DropViz

Exploring the Mouse Brain through Single Cell Expression Profiles

The mammalian brain is composed of a vast (and unknown) number of specialized cell types whose complex interactions underlie behavior. To better appreciate these cellular specializations — and the genes that cells of diverse types use to perform their jobs — we used Drop-seq to analyze 690,000 individual cells from nine different regions of the adult mouse brain. We identified 1.45 billion RNA transcripts among these cells, then used the cells' patterns of RNA expression to classify them into transcriptionally distinct groups of cells (clusters and subclusters). Most of these clusters and subclusters correspond to discrete cell types; some to dynamic cell states; and many, we expect, to aspects of cell biology that remain to be discovered.

We created this web-based data resource so that the data and analyses could benefit other scientists' work, while we work on finalizing analyses and a manuscript. Detailed methods will be available in that manuscript, and the underlying data sets will be available with the publication.

Explore Cell Types

The expression profile for each cell was grouped into clusters and sub-clusters through a semi-automated process and the results were projected onto 2-D t-SNE plots to visually approximate the expression relationships amongst individual cells. Gene expression levels of query genes can be overlayed on any subset of data.

Example: The relative expression profile of Sepp1 among sub-types of oligodendrocytes in frontal cortex and hippocampus

Compare and Discover Genes

The relative pairwise gene expression between cell types within a region or across different regions can be quickly computed for 10,000s of genes and ranked to identify distinguishing marker genes. Additional user selected genes can be added to the comparison set.

Example: The set of genes overexpressed at least five-fold in Oligodendrocytes versus Polydendrocytes within the Ento Peduncular.

Search By Gene

Enter one or more genes of interest to immediately see the relative gene expression across 262 cell types.

Example: The twenty cell types with the highest expression of S100a6 across all brain regions.

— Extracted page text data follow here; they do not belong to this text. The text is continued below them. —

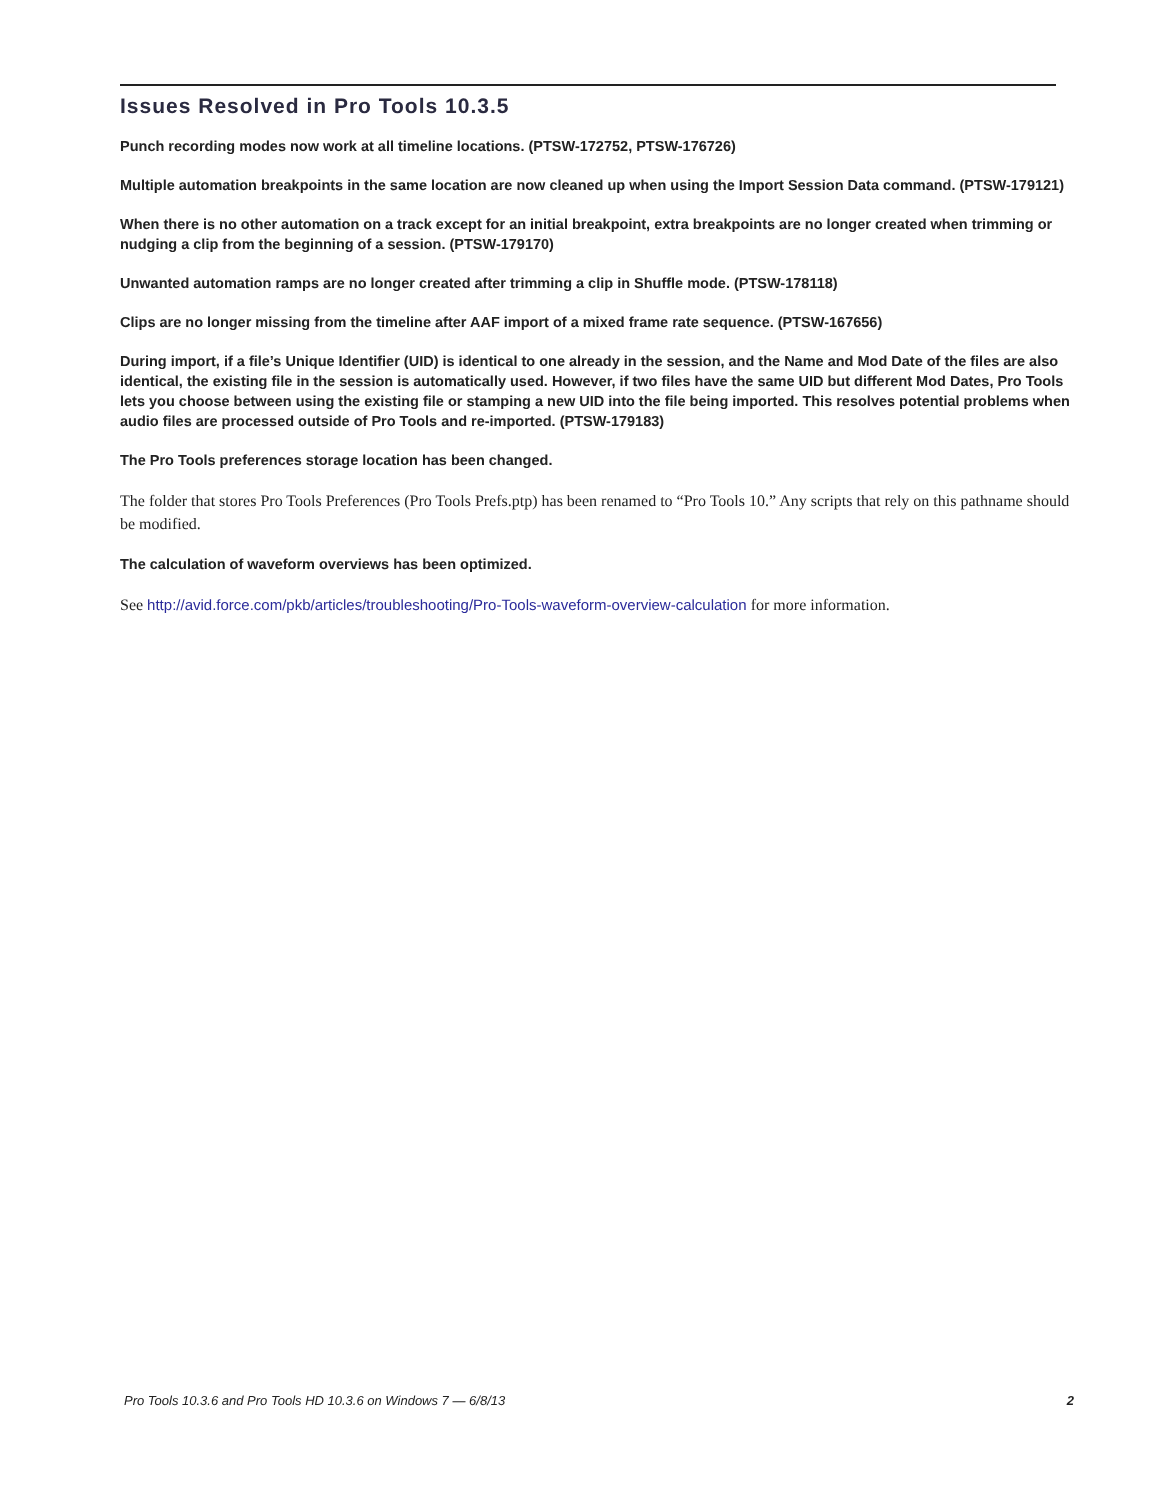Issues Resolved in Pro Tools 10.3.5
Punch recording modes now work at all timeline locations. (PTSW-172752, PTSW-176726)
Multiple automation breakpoints in the same location are now cleaned up when using the Import Session Data command. (PTSW-179121)
When there is no other automation on a track except for an initial breakpoint, extra breakpoints are no longer created when trimming or nudging a clip from the beginning of a session. (PTSW-179170)
Unwanted automation ramps are no longer created after trimming a clip in Shuffle mode. (PTSW-178118)
Clips are no longer missing from the timeline after AAF import of a mixed frame rate sequence. (PTSW-167656)
During import, if a file’s Unique Identifier (UID) is identical to one already in the session, and the Name and Mod Date of the files are also identical, the existing file in the session is automatically used. However, if two files have the same UID but different Mod Dates, Pro Tools lets you choose between using the existing file or stamping a new UID into the file being imported. This resolves potential problems when audio files are processed outside of Pro Tools and re-imported. (PTSW-179183)
The Pro Tools preferences storage location has been changed.
The folder that stores Pro Tools Preferences (Pro Tools Prefs.ptp) has been renamed to “Pro Tools 10.” Any scripts that rely on this pathname should be modified.
The calculation of waveform overviews has been optimized.
See http://avid.force.com/pkb/articles/troubleshooting/Pro-Tools-waveform-overview-calculation for more information.
Pro Tools 10.3.6 and Pro Tools HD 10.3.6 on Windows 7 — 6/8/13 2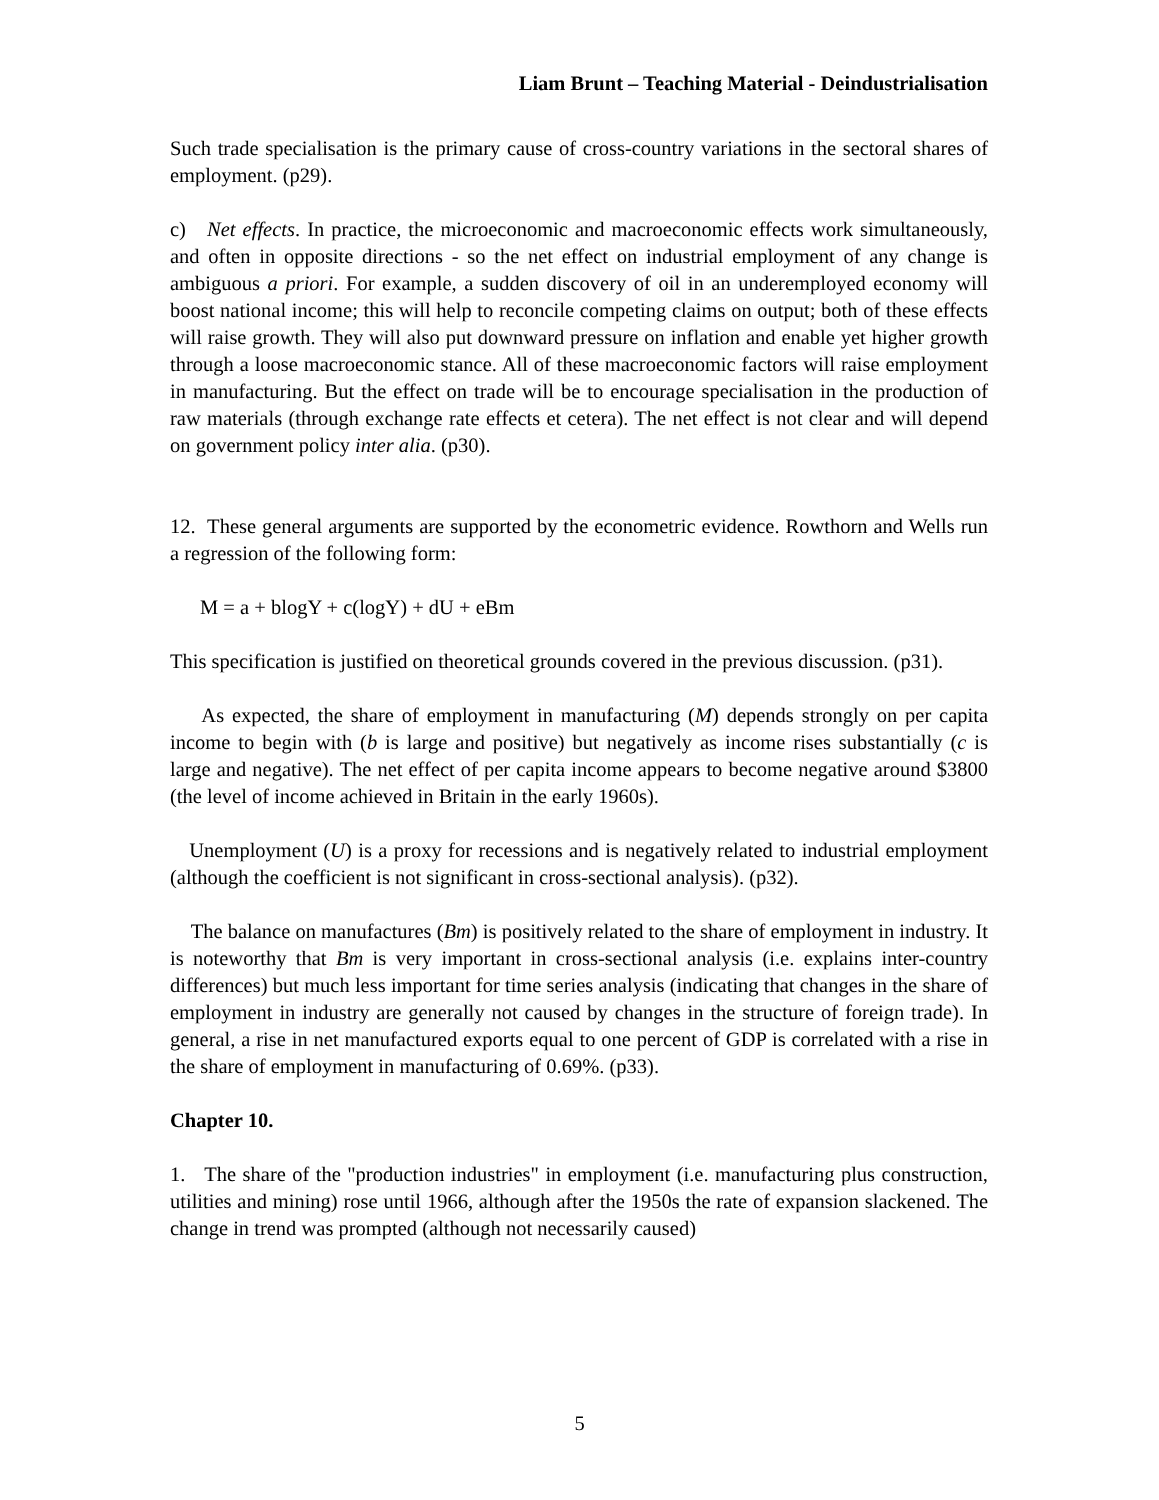Liam Brunt – Teaching Material - Deindustrialisation
Such trade specialisation is the primary cause of cross-country variations in the sectoral shares of employment. (p29).
c) Net effects. In practice, the microeconomic and macroeconomic effects work simultaneously, and often in opposite directions - so the net effect on industrial employment of any change is ambiguous a priori. For example, a sudden discovery of oil in an underemployed economy will boost national income; this will help to reconcile competing claims on output; both of these effects will raise growth. They will also put downward pressure on inflation and enable yet higher growth through a loose macroeconomic stance. All of these macroeconomic factors will raise employment in manufacturing. But the effect on trade will be to encourage specialisation in the production of raw materials (through exchange rate effects et cetera). The net effect is not clear and will depend on government policy inter alia. (p30).
12. These general arguments are supported by the econometric evidence. Rowthorn and Wells run a regression of the following form:
M = a + blogY + c(logY) + dU + eBm
This specification is justified on theoretical grounds covered in the previous discussion. (p31).
As expected, the share of employment in manufacturing (M) depends strongly on per capita income to begin with (b is large and positive) but negatively as income rises substantially (c is large and negative). The net effect of per capita income appears to become negative around $3800 (the level of income achieved in Britain in the early 1960s).
Unemployment (U) is a proxy for recessions and is negatively related to industrial employment (although the coefficient is not significant in cross-sectional analysis). (p32).
The balance on manufactures (Bm) is positively related to the share of employment in industry. It is noteworthy that Bm is very important in cross-sectional analysis (i.e. explains inter-country differences) but much less important for time series analysis (indicating that changes in the share of employment in industry are generally not caused by changes in the structure of foreign trade). In general, a rise in net manufactured exports equal to one percent of GDP is correlated with a rise in the share of employment in manufacturing of 0.69%. (p33).
Chapter 10.
1. The share of the "production industries" in employment (i.e. manufacturing plus construction, utilities and mining) rose until 1966, although after the 1950s the rate of expansion slackened. The change in trend was prompted (although not necessarily caused)
5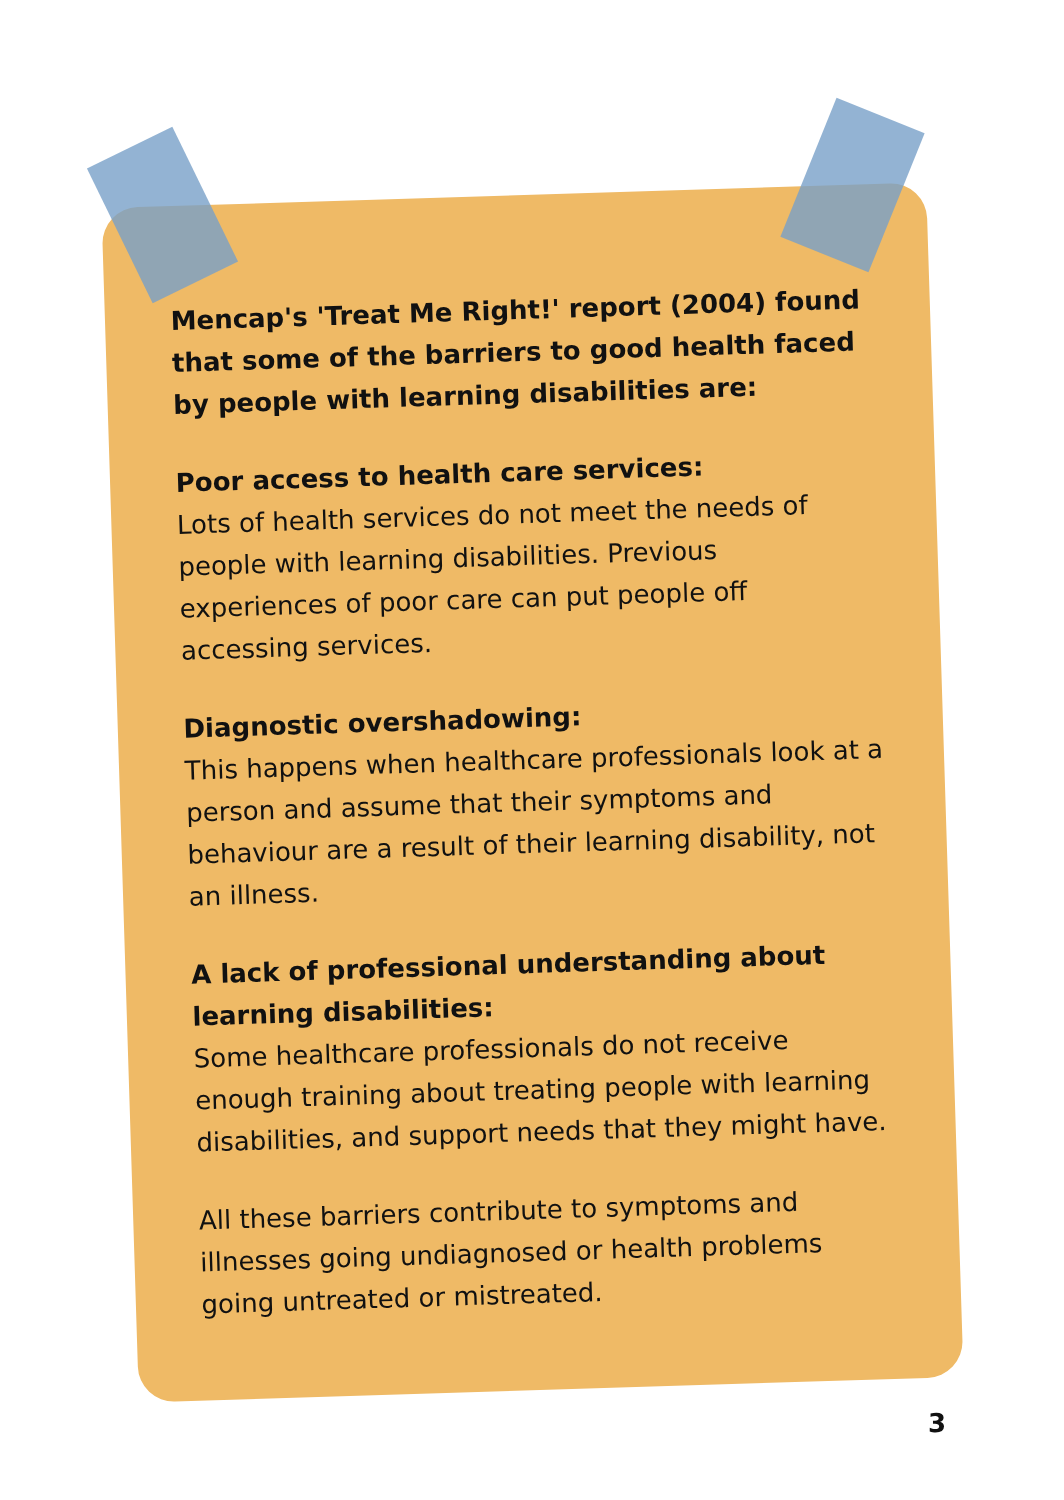Mencap's 'Treat Me Right!' report (2004) found that some of the barriers to good health faced by people with learning disabilities are:
Poor access to health care services:
Lots of health services do not meet the needs of people with learning disabilities. Previous experiences of poor care can put people off accessing services.
Diagnostic overshadowing:
This happens when healthcare professionals look at a person and assume that their symptoms and behaviour are a result of their learning disability, not an illness.
A lack of professional understanding about learning disabilities:
Some healthcare professionals do not receive enough training about treating people with learning disabilities, and support needs that they might have.
All these barriers contribute to symptoms and illnesses going undiagnosed or health problems going untreated or mistreated.
3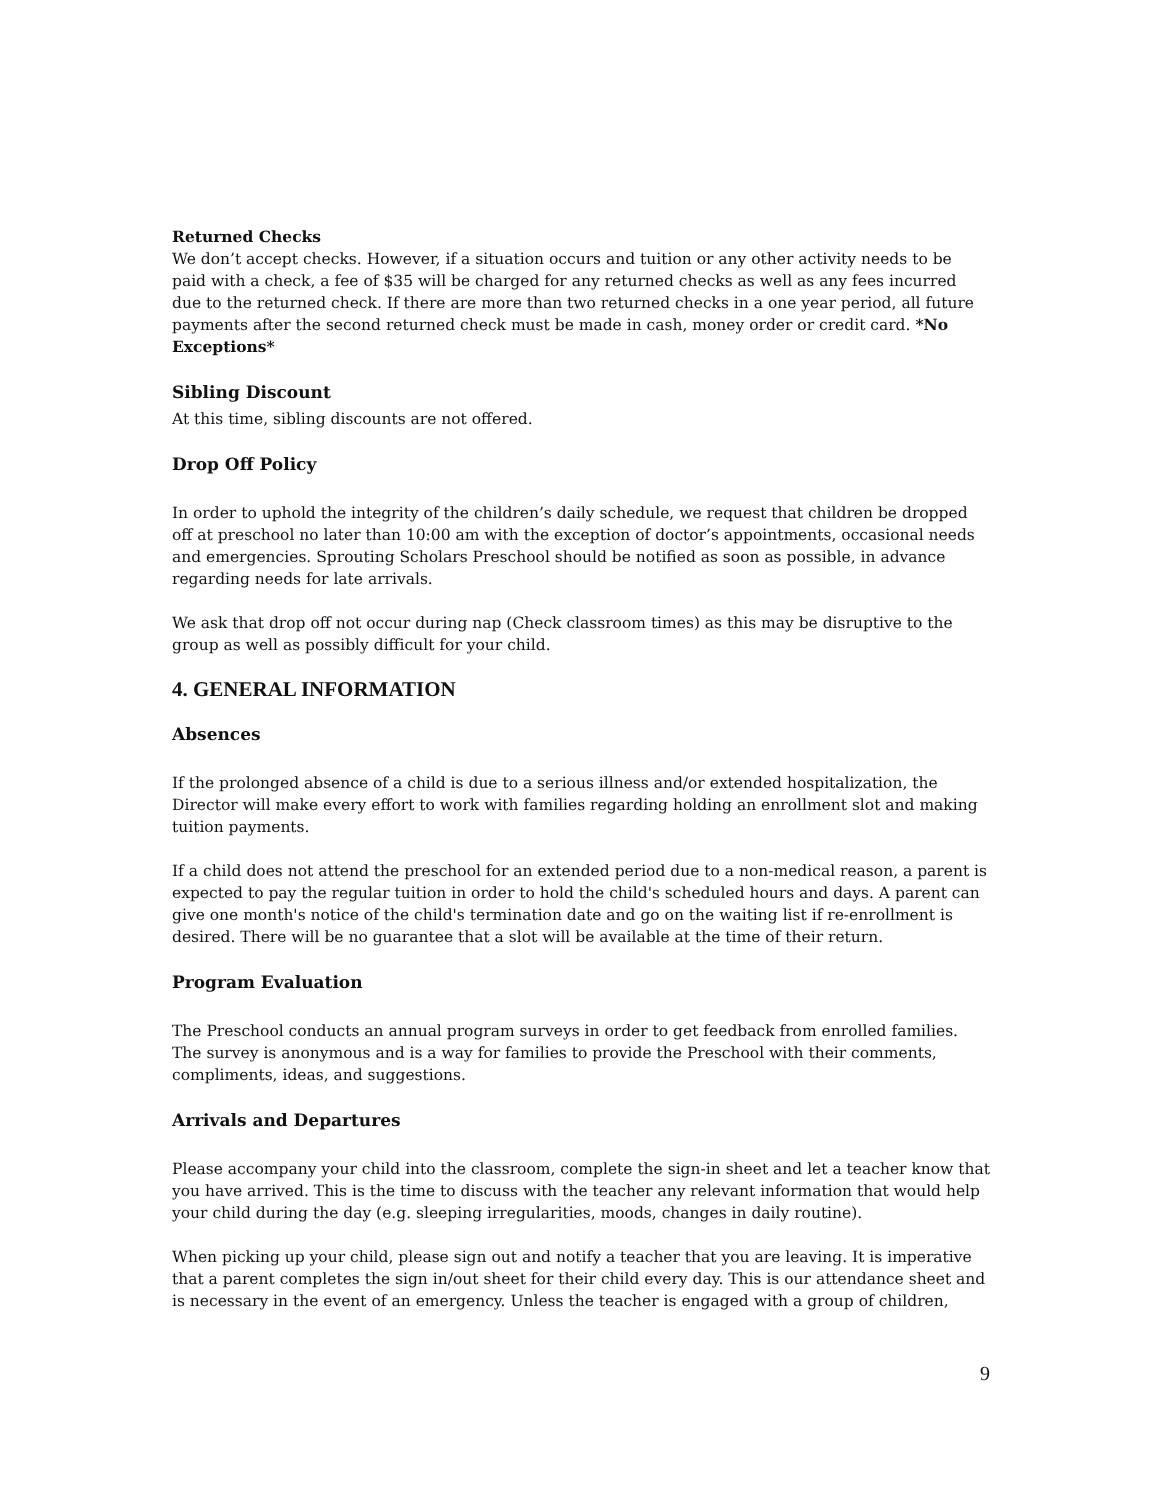Returned Checks
We don’t accept checks. However, if a situation occurs and tuition or any other activity needs to be paid with a check, a fee of $35 will be charged for any returned checks as well as any fees incurred due to the returned check. If there are more than two returned checks in a one year period, all future payments after the second returned check must be made in cash, money order or credit card. *No Exceptions*
Sibling Discount
At this time, sibling discounts are not offered.
Drop Off Policy
In order to uphold the integrity of the children’s daily schedule, we request that children be dropped off at preschool no later than 10:00 am with the exception of doctor’s appointments, occasional needs and emergencies. Sprouting Scholars Preschool should be notified as soon as possible, in advance regarding needs for late arrivals.
We ask that drop off not occur during nap (Check classroom times) as this may be disruptive to the group as well as possibly difficult for your child.
4. GENERAL INFORMATION
Absences
If the prolonged absence of a child is due to a serious illness and/or extended hospitalization, the Director will make every effort to work with families regarding holding an enrollment slot and making tuition payments.
If a child does not attend the preschool for an extended period due to a non-medical reason, a parent is expected to pay the regular tuition in order to hold the child's scheduled hours and days. A parent can give one month's notice of the child's termination date and go on the waiting list if re-enrollment is desired. There will be no guarantee that a slot will be available at the time of their return.
Program Evaluation
The Preschool conducts an annual program surveys in order to get feedback from enrolled families. The survey is anonymous and is a way for families to provide the Preschool with their comments, compliments, ideas, and suggestions.
Arrivals and Departures
Please accompany your child into the classroom, complete the sign-in sheet and let a teacher know that you have arrived. This is the time to discuss with the teacher any relevant information that would help your child during the day (e.g. sleeping irregularities, moods, changes in daily routine).
When picking up your child, please sign out and notify a teacher that you are leaving. It is imperative that a parent completes the sign in/out sheet for their child every day. This is our attendance sheet and is necessary in the event of an emergency. Unless the teacher is engaged with a group of children,
9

We hope you find this data resource useful. Please write us with experiences and suggestions. We would love stories about how people are using it in their work.


Drop-seq

Drop-seq is a technology we developed for highly parallel analysis of RNA expression in thousands of individual cells. Drop-seq works by encapsulating individual cells into vast numbers of nanoliter-sized droplets, together with DNA-barcoded beads that uniquely identify the droplets. We described Drop-seq in a paper in 2015, and subsequent commercial technologies have been built on this approach. We have made Drop-seq open-source, and hundreds of labs have adopted it; detailed protocols and software are available on the Drop-seq web site.

Summary

The mammalian brain is composed of a large, unknown number of specialized cell types whose complex interactions drive behavior. Unbiased, large-scale gene expression profiling in individual cells offers an opportunity to systematically characterize cellular specialization within the nervous system. We used Drop-seq, which enables unbiased assessment of gene expression from thousands of individual cells, to generate profiles from 690,000 cells in nine tissues of the adult mouse brain: frontal cortex (156,000), posterior cortex (99,000), striatum (77,000), cerebellum (26,000), hippocampus (113,000), substantia nigra/ventral tegmental area (44,000), globus pallidus externus/nucleus basalis (66,000), thalamus (89,000), and entopeduncular nucleus (19,000). To identify distinct patterns of co-expression, we performed independent component analysis (ICA) on each of the nine individual tissue datasets. ICA identified both biologically derived signals—including those corresponding to canonical cell type distinctions and those with spatially graded patterns—as well as to technical signals—including those that were highly replicate-dependent, defined cell "doublets", or were correlated with tissue processing. We retained 601 non-technical ICs for use in graph-based clustering, partitioning cells into 565 distinct groups. These populations encompassed all known major cell classes in the nervous system, including neurons, astrocytes, microglia, oligodendrocytes and polydendrocytes, endothelial cells, and cells of the choroid plexus. Our analysis uncovers numerous undescribed cell types and states across the nervous system.

Citation

Saunders, A.*, Macosko, E.*, Wysoker, A., Goldman, M., Krienen, F., Bien, E., Baum, M., Wang, S., Goeva, A., Nemesh, J., Kamitaki, N., Brumbaugh, S., Kulp, D. and McCarroll, S. A Single-Cell Atlas of Cell Types, States, and Other Transcriptional Patterns from Nine Regions of the Adult Mouse Brain. Submitted.


Funding and Support

This research was performed in the McCarroll and Macosko Labs at Harvard Medical School and the Broad Institute's Stanley Center for Psychiatric Research.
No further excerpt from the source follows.